Welcome to the world of underwater hockey!

This unique sport has been gaining popularity all around the world and for good reason. It combines elements of hockey, freediving and swimming into a challenging and exciting game played entirely underwater. Often players who are most successful in this game are swimmers and surfers with great ability to hold and recover their breath and can produce great speed underwater while demonstrating learned skills in puck control. It is also important that they can work well with their team members and take full advantage of their individual skills.

If you're looking for a fun and challenging sport, then underwater hockey might just be the sport for you.

Underwater Hockey: An Overview

In 1954, Alan Blake, a founder-member of the newly formed Southsea Sub-Aqua Club introduced underwater hockey in the United Kingdom. Blake and other divers, including John Ventham, Jack Willis, and Frank Lilleker, played the game for the first time in the Guildhall Baths in Portsmouth, United Kingdom.

The first rules were tested in a 1954 two-on-two game and Alan Blake made the following announcement in the November 1954 issue of the British Sub-Aqua Club's the-official magazine Neptune: "Our indoor training programme is getting under way, including wet activities other than in baths, and our new underwater game "Octopush". Of which more later when we have worked out the details``.

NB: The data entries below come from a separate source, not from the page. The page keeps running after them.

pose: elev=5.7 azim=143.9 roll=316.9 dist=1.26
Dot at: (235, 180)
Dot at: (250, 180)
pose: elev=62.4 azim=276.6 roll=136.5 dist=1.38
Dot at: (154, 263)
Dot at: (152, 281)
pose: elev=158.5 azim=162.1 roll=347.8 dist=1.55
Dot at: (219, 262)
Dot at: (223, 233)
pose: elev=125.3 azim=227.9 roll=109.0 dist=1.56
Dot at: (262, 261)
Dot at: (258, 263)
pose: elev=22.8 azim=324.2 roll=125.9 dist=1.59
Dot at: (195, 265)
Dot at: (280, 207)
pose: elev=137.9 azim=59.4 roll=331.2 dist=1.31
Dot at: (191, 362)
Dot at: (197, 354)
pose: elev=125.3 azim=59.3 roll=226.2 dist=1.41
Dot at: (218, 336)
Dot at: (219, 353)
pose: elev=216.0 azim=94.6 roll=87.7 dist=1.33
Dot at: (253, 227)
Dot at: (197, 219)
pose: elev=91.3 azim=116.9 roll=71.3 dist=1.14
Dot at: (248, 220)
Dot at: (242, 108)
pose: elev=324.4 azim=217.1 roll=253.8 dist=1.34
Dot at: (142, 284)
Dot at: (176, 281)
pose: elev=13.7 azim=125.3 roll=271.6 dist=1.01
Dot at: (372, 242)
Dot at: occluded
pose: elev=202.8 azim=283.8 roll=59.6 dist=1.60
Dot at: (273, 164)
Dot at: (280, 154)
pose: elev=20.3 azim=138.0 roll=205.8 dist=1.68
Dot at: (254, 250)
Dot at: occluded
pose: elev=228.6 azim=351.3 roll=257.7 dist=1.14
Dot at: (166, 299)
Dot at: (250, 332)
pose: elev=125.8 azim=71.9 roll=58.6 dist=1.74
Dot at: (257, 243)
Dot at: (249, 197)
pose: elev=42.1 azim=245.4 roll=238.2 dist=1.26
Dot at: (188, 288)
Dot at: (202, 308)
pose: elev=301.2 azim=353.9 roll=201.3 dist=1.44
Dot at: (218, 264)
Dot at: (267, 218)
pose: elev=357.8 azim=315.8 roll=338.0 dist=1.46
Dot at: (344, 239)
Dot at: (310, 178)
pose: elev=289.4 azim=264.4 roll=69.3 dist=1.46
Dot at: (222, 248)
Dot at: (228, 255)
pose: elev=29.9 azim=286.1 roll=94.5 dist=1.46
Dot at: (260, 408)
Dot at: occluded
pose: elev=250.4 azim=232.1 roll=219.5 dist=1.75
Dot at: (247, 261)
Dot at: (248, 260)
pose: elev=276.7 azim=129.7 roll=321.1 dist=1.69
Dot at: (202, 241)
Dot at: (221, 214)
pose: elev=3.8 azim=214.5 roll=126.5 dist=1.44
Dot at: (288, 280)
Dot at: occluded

The first Octopush tournament took place in early 1955 and involved a three-way tournament between teams from Southsea, Bournemouth, and Brighton underwater hockey clubs.

The sport spread to Durban, South Africa, in the mid/late 1950s, when spearfishermen from the Durban Undersea Club (DUC) started playing the game in the pool of club member Max Doveton. The UK's Octopush used a small paddle to push the puck whilst the South Africans used a mini hockey stick. Whilst the "long stick" version of underwater hockey did spread outside of South Africa, the UK's 'short stick' version ultimately prevailed and is how UWH is universally played now.
In the Americas, underwater hockey first arrived in Canada in 1962 through Norm Leibeck, an unconventional Australian scuba diving instructor and dive shop owner, who introduced the sport to a Vancouver dive club.

Underwater hockey has been played in Australia since 1966, again thanks to Norm Leibeck, who returned from Canada with his Canadian bride Marlene. It now attracts players from a wide range of backgrounds, and the first Australian Underwater Hockey Championships were held in Margaret River, Western Australia, in 1975. A Women's division was added to the championships in 1981, and a Junior division commenced in 1990.

In Asia, the game first became known in the Philippines in the late 1970s through growing awareness of Octopush within the scuba diving community.
Footage from British Pathe of an early game at Aldershot Lido in 1967 and from British Sub-Aqua Club archives is evidence of how the sport has evolved in terms of equipment and playing style. The game used to be much slower, and the puck was not flicked at all, unlike the modern sport where significant changes in equipment, team size, and other factors have helped make it the international sport it is today, with 30 countries playing.